* [Excerpted passage]:
%%

Endrizzi served the Village of Plandome Heights as a trustee and its mayor for 16 years, and is currently on the village’s planning board.

Endrizzi, who has lived in the village since the 1980s, also serves as the president of the Plandome Heights Civic Association, which she helped resurrect in 2010, and is a representative for the Greater Council of Civic Associations.

She is also a charter member of the Plandome Heights Women’s Club and is chair of its nominating committee.

Last year, she joined the Town of North Hempstead Plandome Road Parking Study committee. 

Spanakos is the founding member of ELI-JA School for Autism and served as its vice president and trustee until  February 2011, when she founded the Nicholas Center for Autism and Spectrum Designs Foundation Ltd., which is located in Port Washington.

For eight years, she was the president of the Manhasset Parents Association for Special Education and has been honored for her work by the organization and the Manhasset Board of Education.

In 1996, Spanakos organized a holiday party at Polo Ralph Lauren at the Manhasset Americana to benefit the Manhasset Auxiliary of the Nassau Association for the Help of Retarded Children. The event was so successful that she partnered with the Americana on “Champions for Charity,” an annual shopping event that has raised more than $6.7 million in support of 90 local non-profit organizations. 

Also among the honorees was Linda Leaf, a Great Neck resident who retired from her job with the Nassau County Human Rights Commission, is a longtime member of the Dr. Martin Luther King, Jr. Celebration Committee of Nassau County and is active with the Great Neck/Manhasset Chapter of the NAACP and the American Jewish Committee Nassau Chapter, of which she’s a founding member, the United Synagogue of Youth and the Sisterhood of Temple Beth Shalom of Roslyn Heights.

She has served as a board member of the NYACLU-Nassau Chapter, where she has defended freedoms of speech, privacy, religion, due process of the law and equality before the law.

In addition, Leaf is the vice president of the Long Island Advocacy Center, where she has worked to protect the legal rights of students and people with disabilities. 

Leaf has also been the recipient of the Freedom Award from the Great Neck/Manhasset chapter of the NAACP.

%%

* [Exercise instructions]:
**1.** According to the passage about the honorees, for how many years did Endrizzi serve the Village of Plandome Heights as a trustee and its mayor?
**2.** Reproduce the honorees passage from "Endrizzi served the" to "its nominating committee.", renaming "planning board" to "zoning board".

* [Information provided]:

%%

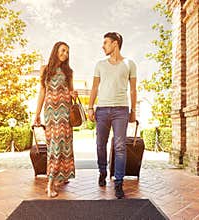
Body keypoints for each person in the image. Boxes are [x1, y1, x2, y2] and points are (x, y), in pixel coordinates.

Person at [88, 32, 137, 199]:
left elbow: (133, 90)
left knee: (120, 146)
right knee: (100, 145)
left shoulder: (129, 64)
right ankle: (102, 171)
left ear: (115, 43)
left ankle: (118, 182)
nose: (103, 46)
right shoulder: (100, 64)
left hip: (121, 110)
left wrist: (133, 111)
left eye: (106, 43)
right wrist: (90, 107)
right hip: (102, 110)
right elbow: (94, 88)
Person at [34, 41, 78, 198]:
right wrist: (36, 114)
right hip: (51, 114)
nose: (65, 54)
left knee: (64, 144)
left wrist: (73, 94)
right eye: (63, 50)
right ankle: (50, 183)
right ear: (56, 51)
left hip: (65, 113)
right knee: (54, 146)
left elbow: (71, 92)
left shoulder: (69, 72)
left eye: (67, 52)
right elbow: (42, 92)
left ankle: (61, 176)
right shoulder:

%%

* [Solutions below]:
**1.** 16 years

**2.**
Endrizzi served the Village of Plandome Heights as a trustee and its mayor for 16 years, and is currently on the village’s zoning board.

Endrizzi, who has lived in the village since the 1980s, also serves as the president of the Plandome Heights Civic Association, which she helped resurrect in 2010, and is a representative for the Greater Council of Civic Associations.

She is also a charter member of the Plandome Heights Women’s Club and is chair of its nominating committee.